◆ TO-DO ITEM ◆
Give each line from the start of the entries through the line containing "الحقول الإلزامية مشار إليها" as a JSON list of strings, one string per line, with blank lines left out.

◆ EXTRACTED ENTRIES ◆

* * *

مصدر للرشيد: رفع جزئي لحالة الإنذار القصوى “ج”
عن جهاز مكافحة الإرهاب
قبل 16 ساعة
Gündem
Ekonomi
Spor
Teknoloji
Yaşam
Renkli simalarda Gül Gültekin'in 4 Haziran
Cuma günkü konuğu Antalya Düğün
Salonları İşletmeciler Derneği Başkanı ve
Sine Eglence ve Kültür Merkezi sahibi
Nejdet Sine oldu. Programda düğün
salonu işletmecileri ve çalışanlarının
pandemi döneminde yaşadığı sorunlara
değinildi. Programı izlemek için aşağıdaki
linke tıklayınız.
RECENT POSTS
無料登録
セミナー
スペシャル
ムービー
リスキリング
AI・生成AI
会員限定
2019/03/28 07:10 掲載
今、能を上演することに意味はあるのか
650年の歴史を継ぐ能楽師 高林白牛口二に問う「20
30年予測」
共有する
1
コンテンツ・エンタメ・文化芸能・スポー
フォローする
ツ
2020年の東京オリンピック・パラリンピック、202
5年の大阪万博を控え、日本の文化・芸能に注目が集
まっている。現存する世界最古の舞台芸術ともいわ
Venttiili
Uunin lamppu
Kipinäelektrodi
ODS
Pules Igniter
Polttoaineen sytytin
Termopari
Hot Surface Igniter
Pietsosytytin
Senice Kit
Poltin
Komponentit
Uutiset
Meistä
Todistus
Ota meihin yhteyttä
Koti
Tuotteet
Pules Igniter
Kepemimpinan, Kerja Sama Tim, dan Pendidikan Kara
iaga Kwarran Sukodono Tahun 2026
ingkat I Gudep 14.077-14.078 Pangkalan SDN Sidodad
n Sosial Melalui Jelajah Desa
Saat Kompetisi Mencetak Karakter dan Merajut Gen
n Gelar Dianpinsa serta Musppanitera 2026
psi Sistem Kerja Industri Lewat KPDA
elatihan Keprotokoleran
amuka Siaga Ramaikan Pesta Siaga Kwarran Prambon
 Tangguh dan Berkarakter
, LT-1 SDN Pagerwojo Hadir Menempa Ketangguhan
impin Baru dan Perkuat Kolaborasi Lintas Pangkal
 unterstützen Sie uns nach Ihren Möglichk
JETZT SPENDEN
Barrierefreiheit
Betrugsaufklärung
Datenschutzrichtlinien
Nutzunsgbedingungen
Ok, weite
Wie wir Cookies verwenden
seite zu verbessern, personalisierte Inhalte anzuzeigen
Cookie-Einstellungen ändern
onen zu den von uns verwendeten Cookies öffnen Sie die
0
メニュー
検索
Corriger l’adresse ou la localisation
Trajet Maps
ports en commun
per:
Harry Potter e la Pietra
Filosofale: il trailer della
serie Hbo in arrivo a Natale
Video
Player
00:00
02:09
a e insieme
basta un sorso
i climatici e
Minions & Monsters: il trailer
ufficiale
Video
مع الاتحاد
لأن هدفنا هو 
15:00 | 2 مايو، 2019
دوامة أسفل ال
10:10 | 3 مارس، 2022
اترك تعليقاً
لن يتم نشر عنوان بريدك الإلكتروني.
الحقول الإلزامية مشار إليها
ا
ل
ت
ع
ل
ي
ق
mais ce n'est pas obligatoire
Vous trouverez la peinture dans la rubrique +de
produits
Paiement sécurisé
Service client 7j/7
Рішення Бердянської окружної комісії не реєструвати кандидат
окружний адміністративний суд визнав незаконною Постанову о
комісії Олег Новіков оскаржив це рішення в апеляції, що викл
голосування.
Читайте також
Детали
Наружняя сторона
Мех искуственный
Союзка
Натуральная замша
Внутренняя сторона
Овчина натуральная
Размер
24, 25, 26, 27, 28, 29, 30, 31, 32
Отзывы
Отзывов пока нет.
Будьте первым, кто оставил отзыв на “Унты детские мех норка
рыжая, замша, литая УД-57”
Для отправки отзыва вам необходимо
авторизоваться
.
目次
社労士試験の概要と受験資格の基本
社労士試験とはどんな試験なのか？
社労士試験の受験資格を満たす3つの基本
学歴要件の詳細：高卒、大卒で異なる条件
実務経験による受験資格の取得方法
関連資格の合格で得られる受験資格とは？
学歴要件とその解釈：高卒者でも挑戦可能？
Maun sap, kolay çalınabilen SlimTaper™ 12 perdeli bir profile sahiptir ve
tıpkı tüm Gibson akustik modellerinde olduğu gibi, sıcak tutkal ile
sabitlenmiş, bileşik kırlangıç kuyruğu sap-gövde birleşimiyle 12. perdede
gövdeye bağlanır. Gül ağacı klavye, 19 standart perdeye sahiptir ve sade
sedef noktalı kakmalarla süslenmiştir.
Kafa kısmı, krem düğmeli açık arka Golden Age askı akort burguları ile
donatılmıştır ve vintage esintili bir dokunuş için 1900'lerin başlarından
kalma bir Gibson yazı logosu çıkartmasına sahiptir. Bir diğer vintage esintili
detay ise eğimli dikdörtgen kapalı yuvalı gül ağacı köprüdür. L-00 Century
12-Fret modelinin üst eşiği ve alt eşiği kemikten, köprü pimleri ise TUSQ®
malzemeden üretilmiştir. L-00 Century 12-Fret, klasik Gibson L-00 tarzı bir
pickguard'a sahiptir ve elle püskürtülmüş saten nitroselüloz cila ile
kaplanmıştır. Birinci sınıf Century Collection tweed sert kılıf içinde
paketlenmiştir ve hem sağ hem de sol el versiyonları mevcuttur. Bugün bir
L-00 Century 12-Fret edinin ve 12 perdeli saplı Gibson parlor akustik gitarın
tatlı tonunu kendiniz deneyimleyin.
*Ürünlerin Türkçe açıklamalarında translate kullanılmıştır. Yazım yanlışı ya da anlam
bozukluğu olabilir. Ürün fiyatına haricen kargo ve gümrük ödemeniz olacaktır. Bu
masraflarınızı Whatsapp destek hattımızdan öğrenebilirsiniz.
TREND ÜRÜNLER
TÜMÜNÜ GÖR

* * *

◆ WRITTEN SOLUTION ◆
[
  "مصدر للرشيد: رفع جزئي لحالة الإنذار القصوى “ج”",
  "عن جهاز مكافحة الإرهاب",
  "قبل 16 ساعة",
  "Gündem",
  "Ekonomi",
  "Spor",
  "Teknoloji",
  "Yaşam",
  "Renkli simalarda Gül Gültekin'in 4 Haziran",
  "Cuma günkü konuğu Antalya Düğün",
  "Salonları İşletmeciler Derneği Başkanı ve",
  "Sine Eglence ve Kültür Merkezi sahibi",
  "Nejdet Sine oldu. Programda düğün",
  "salonu işletmecileri ve çalışanlarının",
  "pandemi döneminde yaşadığı sorunlara",
  "değinildi. Programı izlemek için aşağıdaki",
  "linke tıklayınız.",
  "RECENT POSTS",
  "無料登録",
  "セミナー",
  "スペシャル",
  "ムービー",
  "リスキリング",
  "AI・生成AI",
  "会員限定",
  "2019/03/28 07:10 掲載",
  "今、能を上演することに意味はあるのか",
  "650年の歴史を継ぐ能楽師 高林白牛口二に問う「20",
  "30年予測」",
  "共有する",
  "1",
  "コンテンツ・エンタメ・文化芸能・スポー",
  "フォローする",
  "ツ",
  "2020年の東京オリンピック・パラリンピック、202",
  "5年の大阪万博を控え、日本の文化・芸能に注目が集",
  "まっている。現存する世界最古の舞台芸術ともいわ",
  "Venttiili",
  "Uunin lamppu",
  "Kipinäelektrodi",
  "ODS",
  "Pules Igniter",
  "Polttoaineen sytytin",
  "Termopari",
  "Hot Surface Igniter",
  "Pietsosytytin",
  "Senice Kit",
  "Poltin",
  "Komponentit",
  "Uutiset",
  "Meistä",
  "Todistus",
  "Ota meihin yhteyttä",
  "Koti",
  "Tuotteet",
  "Pules Igniter",
  "Kepemimpinan, Kerja Sama Tim, dan Pendidikan Kara",
  "iaga Kwarran Sukodono Tahun 2026",
  "ingkat I Gudep 14.077-14.078 Pangkalan SDN Sidodad",
  "n Sosial Melalui Jelajah Desa",
  "Saat Kompetisi Mencetak Karakter dan Merajut Gen",
  "n Gelar Dianpinsa serta Musppanitera 2026",
  "psi Sistem Kerja Industri Lewat KPDA",
  "elatihan Keprotokoleran",
  "amuka Siaga Ramaikan Pesta Siaga Kwarran Prambon",
  " Tangguh dan Berkarakter",
  ", LT-1 SDN Pagerwojo Hadir Menempa Ketangguhan",
  "impin Baru dan Perkuat Kolaborasi Lintas Pangkal",
  " unterstützen Sie uns nach Ihren Möglichk",
  "JETZT SPENDEN",
  "Barrierefreiheit",
  "Betrugsaufklärung",
  "Datenschutzrichtlinien",
  "Nutzunsgbedingungen",
  "Ok, weite",
  "Wie wir Cookies verwenden",
  "seite zu verbessern, personalisierte Inhalte anzuzeigen",
  "Cookie-Einstellungen ändern",
  "onen zu den von uns verwendeten Cookies öffnen Sie die",
  "0",
  "メニュー",
  "検索",
  "Corriger l’adresse ou la localisation",
  "Trajet Maps",
  "ports en commun",
  "per:",
  "Harry Potter e la Pietra",
  "Filosofale: il trailer della",
  "serie Hbo in arrivo a Natale",
  "Video",
  "Player",
  "00:00",
  "02:09",
  "a e insieme",
  "basta un sorso",
  "i climatici e",
  "Minions & Monsters: il trailer",
  "ufficiale",
  "Video",
  "مع الاتحاد",
  "لأن هدفنا هو ",
  "15:00 | 2 مايو، 2019",
  "دوامة أسفل ال",
  "10:10 | 3 مارس، 2022",
  "اترك تعليقاً",
  "لن يتم نشر عنوان بريدك الإلكتروني.",
  "الحقول الإلزامية مشار إليها"
]